**What is needed:** Please output the lines of the data exactly as they appear, starting at the very first line and ending at the line that contains "остриём). Достаточно минимального", with both included.

**Exercise inputs:**

_ _ _ _ _ _ _

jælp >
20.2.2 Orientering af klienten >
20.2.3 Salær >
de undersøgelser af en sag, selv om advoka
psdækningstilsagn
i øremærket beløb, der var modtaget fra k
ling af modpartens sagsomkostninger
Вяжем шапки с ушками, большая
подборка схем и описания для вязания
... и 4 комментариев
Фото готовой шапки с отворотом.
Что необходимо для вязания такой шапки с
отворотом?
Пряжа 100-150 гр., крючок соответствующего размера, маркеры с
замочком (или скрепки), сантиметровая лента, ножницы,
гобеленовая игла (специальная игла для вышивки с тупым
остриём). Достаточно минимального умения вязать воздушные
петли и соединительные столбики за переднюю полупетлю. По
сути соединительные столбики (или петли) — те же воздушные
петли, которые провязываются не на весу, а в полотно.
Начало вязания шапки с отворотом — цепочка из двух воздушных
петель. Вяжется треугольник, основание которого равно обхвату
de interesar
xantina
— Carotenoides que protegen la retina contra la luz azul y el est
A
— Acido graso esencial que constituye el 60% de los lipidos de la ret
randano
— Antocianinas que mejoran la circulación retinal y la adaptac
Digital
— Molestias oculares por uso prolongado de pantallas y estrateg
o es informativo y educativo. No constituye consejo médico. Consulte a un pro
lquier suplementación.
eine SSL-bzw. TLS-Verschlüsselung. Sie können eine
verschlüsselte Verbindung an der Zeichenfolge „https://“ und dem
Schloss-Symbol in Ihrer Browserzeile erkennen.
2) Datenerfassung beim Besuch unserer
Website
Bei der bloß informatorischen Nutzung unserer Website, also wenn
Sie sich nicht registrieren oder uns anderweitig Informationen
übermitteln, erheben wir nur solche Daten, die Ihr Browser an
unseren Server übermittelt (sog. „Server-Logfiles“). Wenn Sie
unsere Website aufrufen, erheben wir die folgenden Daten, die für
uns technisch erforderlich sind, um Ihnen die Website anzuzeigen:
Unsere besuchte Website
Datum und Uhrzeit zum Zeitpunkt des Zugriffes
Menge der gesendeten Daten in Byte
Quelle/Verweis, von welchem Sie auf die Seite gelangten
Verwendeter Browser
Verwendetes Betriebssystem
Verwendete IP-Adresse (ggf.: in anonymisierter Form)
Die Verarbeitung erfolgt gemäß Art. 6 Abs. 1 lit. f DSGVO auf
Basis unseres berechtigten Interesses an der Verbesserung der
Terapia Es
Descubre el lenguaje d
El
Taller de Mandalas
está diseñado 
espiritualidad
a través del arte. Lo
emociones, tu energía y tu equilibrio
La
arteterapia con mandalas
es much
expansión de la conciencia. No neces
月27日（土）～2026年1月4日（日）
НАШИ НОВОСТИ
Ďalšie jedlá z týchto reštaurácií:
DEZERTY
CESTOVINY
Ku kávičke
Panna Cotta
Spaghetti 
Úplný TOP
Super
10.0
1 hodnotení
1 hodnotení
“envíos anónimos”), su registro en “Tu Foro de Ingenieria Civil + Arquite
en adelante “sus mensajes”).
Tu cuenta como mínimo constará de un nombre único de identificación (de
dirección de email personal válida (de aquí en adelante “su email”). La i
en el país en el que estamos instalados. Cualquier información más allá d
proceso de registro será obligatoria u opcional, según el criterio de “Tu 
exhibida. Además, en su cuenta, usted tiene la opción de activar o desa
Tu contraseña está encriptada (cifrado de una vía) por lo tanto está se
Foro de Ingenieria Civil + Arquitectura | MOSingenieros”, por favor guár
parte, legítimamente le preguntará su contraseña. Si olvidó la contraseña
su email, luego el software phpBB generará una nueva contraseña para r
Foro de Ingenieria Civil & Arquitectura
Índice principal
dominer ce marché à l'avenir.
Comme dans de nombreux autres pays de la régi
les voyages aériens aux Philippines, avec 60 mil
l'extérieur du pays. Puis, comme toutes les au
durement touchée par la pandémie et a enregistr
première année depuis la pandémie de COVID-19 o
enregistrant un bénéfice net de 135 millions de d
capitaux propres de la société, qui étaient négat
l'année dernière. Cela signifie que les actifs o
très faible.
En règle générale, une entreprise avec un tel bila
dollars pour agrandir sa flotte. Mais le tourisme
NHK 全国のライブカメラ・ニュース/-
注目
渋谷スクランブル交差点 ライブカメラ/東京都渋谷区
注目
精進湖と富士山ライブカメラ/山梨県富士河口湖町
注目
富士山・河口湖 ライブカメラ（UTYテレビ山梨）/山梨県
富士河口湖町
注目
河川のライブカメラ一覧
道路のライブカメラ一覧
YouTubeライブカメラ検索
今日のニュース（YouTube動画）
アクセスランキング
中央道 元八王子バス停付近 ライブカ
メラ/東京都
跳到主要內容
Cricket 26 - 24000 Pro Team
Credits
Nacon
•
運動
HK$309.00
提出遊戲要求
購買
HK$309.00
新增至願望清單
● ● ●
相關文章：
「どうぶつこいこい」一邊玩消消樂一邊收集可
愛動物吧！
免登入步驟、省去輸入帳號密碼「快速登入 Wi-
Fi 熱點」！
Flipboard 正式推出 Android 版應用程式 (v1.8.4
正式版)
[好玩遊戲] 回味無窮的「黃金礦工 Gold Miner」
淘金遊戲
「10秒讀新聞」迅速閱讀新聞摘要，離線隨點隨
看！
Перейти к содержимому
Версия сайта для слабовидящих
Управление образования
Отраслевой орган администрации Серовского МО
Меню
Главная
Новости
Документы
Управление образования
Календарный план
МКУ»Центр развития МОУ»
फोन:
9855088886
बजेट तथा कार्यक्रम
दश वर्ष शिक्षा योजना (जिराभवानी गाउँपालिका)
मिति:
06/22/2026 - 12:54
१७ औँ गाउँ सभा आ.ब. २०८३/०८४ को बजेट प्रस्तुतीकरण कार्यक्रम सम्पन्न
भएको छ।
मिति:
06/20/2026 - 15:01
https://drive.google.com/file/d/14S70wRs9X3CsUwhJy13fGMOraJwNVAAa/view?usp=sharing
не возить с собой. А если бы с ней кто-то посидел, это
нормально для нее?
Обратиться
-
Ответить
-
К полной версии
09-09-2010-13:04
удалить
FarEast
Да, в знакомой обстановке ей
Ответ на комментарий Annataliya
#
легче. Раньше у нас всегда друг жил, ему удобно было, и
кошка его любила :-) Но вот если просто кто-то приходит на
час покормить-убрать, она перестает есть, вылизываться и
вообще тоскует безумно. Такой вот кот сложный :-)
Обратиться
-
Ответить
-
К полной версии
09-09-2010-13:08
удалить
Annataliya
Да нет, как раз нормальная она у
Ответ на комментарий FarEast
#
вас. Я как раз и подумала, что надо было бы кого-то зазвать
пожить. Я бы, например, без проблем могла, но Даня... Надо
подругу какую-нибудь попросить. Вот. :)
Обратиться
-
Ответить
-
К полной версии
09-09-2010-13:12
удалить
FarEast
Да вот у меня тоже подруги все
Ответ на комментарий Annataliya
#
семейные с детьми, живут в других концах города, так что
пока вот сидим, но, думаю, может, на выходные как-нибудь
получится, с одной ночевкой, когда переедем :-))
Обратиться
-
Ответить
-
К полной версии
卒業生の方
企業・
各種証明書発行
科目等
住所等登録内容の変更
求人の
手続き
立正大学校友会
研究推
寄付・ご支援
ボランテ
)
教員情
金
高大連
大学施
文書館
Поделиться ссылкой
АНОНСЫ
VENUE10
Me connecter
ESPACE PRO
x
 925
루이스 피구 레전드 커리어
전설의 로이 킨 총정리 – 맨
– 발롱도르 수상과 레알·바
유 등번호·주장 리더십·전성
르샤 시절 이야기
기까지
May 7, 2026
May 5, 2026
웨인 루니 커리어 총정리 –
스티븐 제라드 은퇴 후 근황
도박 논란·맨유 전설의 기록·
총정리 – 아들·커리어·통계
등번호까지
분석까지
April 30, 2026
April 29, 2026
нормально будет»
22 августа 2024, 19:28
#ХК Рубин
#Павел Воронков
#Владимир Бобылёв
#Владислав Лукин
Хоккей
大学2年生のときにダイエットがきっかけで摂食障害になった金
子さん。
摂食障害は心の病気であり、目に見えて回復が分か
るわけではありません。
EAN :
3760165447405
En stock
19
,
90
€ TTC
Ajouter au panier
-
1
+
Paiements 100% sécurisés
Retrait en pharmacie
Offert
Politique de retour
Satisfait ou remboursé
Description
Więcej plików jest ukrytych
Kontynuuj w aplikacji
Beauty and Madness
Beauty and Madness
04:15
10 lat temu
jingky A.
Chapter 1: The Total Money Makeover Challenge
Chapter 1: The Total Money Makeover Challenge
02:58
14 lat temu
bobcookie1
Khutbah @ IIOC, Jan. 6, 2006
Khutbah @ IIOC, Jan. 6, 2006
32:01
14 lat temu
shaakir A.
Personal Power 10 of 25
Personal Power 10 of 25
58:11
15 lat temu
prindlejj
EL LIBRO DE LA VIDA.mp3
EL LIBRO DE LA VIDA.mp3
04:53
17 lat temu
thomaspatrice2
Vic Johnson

_ _ _ _ _ _ _

**Solution for this exercise:**
jælp >
20.2.2 Orientering af klienten >
20.2.3 Salær >
de undersøgelser af en sag, selv om advoka
psdækningstilsagn
i øremærket beløb, der var modtaget fra k
ling af modpartens sagsomkostninger
Вяжем шапки с ушками, большая
подборка схем и описания для вязания
... и 4 комментариев
Фото готовой шапки с отворотом.
Что необходимо для вязания такой шапки с
отворотом?
Пряжа 100-150 гр., крючок соответствующего размера, маркеры с
замочком (или скрепки), сантиметровая лента, ножницы,
гобеленовая игла (специальная игла для вышивки с тупым
остриём). Достаточно минимального умения вязать воздушные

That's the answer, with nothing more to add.